● **Te lezen tekst**:
------------------------------------
Niet alleen met de naamsbekendheid en het marktaandeel zit het wel snor. In 80 landen is inmiddels meer dan 155 miljoen hectare bos gecertificeerd, en dat aantal groeit. Ook zijn er meer dan 23 duizend chain of custody certificaten uitgegeven. Kort door de bocht houdt dat in dat eindgebruikers in steeds meer landen FSC-gecertificeerde producten kunnen kopen, omdat niet alleen de bossen gecertificeerd zijn maar ook producten (en aannemers, leveranciers, etc.). “FSC is een wereldwijd keurmerk en de beste standaard die er is”, zegt Hans Berkhuizen, directeur van Milieudefensie en bestuurslid van FSC Nederland. “Het certificaat is vooral sterk door de goede balans tussen economische, ecologische en sociale belangen.” En dat moet zo blijven. Milieudefensie is daarom ook lid van FSC International.
Maar hoge bomen vangen veel wind: er is ook kritiek op het keurmerk. Het zou niet-duurzame bosbouwpraktijken toestaan, belangenverstrengeling tussen bedrijven en certificeerders niet aanpakken en laks omgaan met klachten. Bovendien, zo luidt de kritiek op certificering als instrument, stelt het eindresultaat niet veel voor. Is beter de vijand van het goede of snijdt de kritiek hout?
Kettingzaagcrimineel
Samen met zijn broer Paul runt Herbert Reef houtbedrijf TRC in Kameroen: Transformation Reef Cameroun. Vier kapconcessies, waarvan twee FSC-gecertificeerd. Vóór 2005, toen TRC nog geen eigen concessies had, kwam het hout voor de zagerij in Douala overal vandaan. Ook uit de beruchte kortlopende concessies, die bijna uitnodigen tot roofbouw. Reef: “Ik stond wel eens jankend in de bossen, als ik zag hoe slecht daarmee werd omgegaan.” In 2003 betitelde Greenpeace het bedrijf zelfs als chainsaw criminal, omdat het zich zou bezondigen aan illegale houtkap. De Reefbroers trokken het boetekleed aan. De smet op hun naam sterkte de broers in de vurige wens om eigen, langdurige kapconcessies te verwerven en die te laten certificeren. “Wij waren gefixeerd op FSC.”
------------------------------------
● **Aangeleverde rijen**:
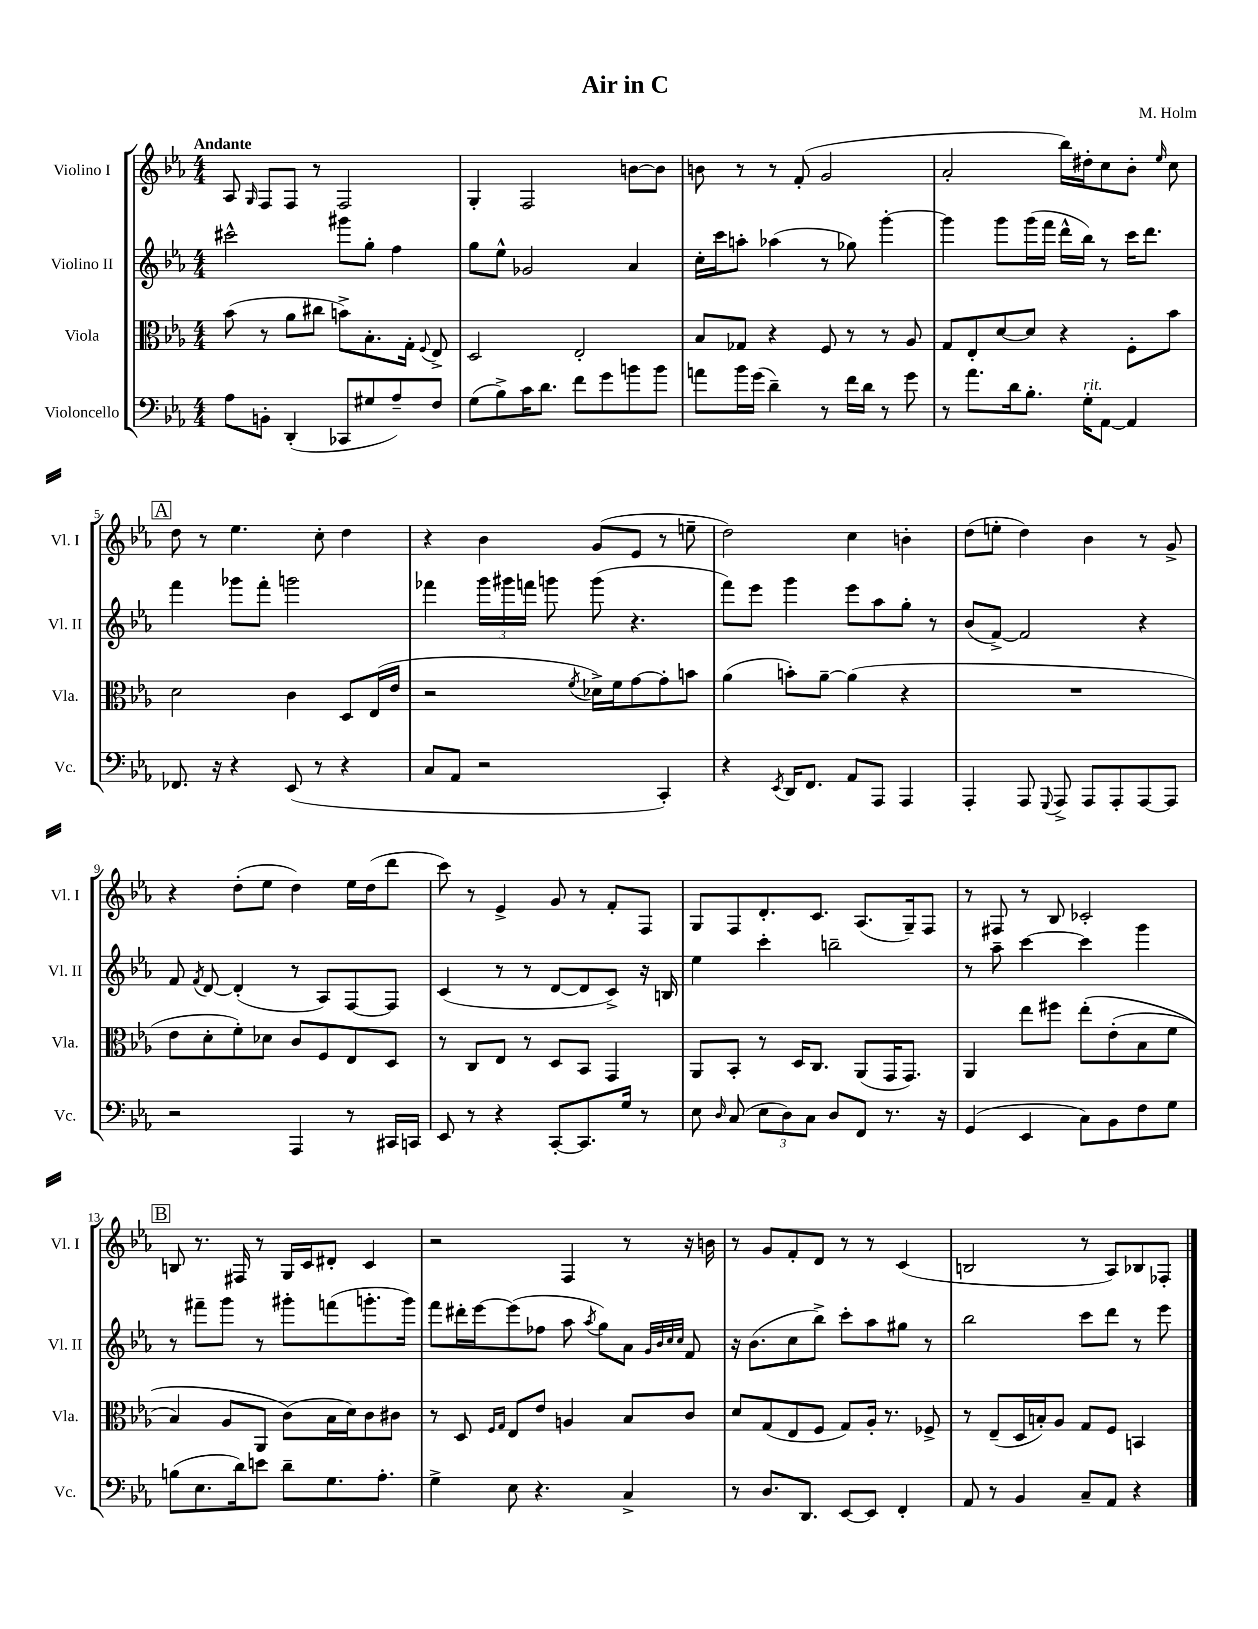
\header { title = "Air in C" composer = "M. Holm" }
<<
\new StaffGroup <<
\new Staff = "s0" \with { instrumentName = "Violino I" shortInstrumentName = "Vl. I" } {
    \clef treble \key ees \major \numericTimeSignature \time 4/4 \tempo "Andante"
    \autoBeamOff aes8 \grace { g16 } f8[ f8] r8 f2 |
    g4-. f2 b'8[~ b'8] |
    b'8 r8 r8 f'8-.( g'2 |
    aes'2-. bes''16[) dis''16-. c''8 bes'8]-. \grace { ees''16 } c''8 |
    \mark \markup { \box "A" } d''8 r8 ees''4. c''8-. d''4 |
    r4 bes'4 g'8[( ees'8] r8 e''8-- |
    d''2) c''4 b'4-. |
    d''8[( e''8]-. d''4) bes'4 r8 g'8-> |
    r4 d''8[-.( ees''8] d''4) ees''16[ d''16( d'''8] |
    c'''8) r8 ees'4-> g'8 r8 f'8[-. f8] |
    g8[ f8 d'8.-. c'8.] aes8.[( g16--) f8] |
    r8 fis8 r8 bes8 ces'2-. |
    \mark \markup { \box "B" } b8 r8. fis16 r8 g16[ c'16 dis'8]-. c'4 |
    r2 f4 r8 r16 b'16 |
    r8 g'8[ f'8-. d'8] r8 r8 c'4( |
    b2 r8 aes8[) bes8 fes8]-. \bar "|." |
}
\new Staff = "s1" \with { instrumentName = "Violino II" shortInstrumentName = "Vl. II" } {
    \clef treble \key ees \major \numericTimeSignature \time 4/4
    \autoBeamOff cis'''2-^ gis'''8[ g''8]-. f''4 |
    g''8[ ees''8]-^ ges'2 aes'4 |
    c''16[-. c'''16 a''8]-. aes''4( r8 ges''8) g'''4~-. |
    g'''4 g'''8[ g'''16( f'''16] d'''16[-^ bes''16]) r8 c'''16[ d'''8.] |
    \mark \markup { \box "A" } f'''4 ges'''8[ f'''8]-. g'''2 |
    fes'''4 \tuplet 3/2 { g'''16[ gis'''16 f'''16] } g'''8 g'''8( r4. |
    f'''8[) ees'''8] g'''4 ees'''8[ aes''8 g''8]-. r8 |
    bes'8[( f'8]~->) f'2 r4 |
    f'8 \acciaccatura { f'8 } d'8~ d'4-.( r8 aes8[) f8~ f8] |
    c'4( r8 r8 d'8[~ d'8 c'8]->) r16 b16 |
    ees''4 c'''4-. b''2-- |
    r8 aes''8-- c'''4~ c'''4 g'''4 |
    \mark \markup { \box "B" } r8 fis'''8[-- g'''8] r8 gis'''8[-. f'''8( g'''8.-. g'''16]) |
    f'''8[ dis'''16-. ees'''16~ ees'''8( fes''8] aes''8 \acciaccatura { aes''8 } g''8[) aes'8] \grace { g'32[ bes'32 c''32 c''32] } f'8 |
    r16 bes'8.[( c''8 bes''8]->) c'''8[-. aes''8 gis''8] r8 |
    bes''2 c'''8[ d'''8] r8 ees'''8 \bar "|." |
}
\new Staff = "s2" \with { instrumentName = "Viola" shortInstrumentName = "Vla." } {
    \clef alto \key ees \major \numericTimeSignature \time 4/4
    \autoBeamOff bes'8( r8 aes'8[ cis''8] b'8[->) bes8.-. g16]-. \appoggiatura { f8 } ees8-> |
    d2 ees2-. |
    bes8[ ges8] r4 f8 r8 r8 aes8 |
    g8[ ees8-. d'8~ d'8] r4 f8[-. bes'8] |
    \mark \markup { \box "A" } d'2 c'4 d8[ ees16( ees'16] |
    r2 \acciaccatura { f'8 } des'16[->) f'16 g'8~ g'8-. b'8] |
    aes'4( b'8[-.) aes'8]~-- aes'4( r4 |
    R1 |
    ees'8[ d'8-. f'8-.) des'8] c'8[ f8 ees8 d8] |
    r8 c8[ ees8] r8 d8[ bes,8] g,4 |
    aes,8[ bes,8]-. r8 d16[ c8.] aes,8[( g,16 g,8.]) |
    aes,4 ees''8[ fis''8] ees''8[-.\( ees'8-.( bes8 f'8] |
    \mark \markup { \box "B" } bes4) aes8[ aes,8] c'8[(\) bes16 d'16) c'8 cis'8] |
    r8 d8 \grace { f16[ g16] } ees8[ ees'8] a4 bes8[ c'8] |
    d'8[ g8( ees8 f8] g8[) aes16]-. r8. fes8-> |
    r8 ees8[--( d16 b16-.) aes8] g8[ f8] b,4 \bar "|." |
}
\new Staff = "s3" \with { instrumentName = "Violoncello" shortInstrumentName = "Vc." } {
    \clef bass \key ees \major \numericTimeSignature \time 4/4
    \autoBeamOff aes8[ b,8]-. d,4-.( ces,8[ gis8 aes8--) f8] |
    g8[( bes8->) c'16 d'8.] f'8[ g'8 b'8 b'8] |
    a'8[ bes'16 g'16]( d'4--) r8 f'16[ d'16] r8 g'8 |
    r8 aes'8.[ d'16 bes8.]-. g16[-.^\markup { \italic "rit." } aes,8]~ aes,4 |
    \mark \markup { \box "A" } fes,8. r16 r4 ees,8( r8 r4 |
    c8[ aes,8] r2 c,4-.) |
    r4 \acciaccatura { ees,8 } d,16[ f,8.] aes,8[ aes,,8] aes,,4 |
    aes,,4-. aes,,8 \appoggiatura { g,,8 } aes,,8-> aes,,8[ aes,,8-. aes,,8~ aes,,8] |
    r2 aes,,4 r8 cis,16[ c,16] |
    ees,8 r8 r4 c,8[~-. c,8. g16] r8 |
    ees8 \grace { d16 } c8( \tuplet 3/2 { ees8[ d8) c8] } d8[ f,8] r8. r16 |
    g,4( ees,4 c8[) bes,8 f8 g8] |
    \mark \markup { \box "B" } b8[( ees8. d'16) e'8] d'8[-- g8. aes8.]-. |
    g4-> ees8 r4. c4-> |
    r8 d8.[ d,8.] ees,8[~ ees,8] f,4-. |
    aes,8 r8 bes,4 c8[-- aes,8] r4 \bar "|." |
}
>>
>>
------------------------------------
● **Schriftelijke opdracht 1**:
Neem een stuk uit de tekst over het FSC-keurmerk letterlijk over. Begin bij de woorden "Maar hoge bomen" en stop na "de kritiek hout?".
● **Schriftelijke opdracht 2**:
In hoeveel landen is volgens de tekst over het FSC-keurmerk inmiddels meer dan 155 miljoen hectare bos gecertificeerd?
● **Schriftelijke opdracht 3**:
Geef bij elke uitspraak aan of die klopt met de tekst over het FSC-keurmerk. Antwoord met ja of nee en citeer letterlijk de woorden uit de tekst die de doorslag geven.
(a) TRC heeft vier kapconcessies, waarvan twee FSC-gecertificeerd zijn.
(b) Greenpeace noemde TRC in 2005 een chainsaw criminal.
(c) Hans Berkhuizen is directeur van FSC Nederland.

● **Schriftelijk antwoord 1**:
Maar hoge bomen vangen veel wind: er is ook kritiek op het keurmerk. Het zou niet-duurzame bosbouwpraktijken toestaan, belangenverstrengeling tussen bedrijven en certificeerders niet aanpakken en laks omgaan met klachten. Bovendien, zo luidt de kritiek op certificering als instrument, stelt het eindresultaat niet veel voor. Is beter de vijand van het goede of snijdt de kritiek hout?

● **Schriftelijk antwoord 2**:
In 80 landen.

● **Schriftelijk antwoord 3**:
(a) Ja: "Vier kapconcessies, waarvan twee FSC-gecertificeerd."
(b) Nee: "In 2003 betitelde Greenpeace het bedrijf zelfs als chainsaw criminal"
(c) Nee: "directeur van Milieudefensie en bestuurslid van FSC Nederland"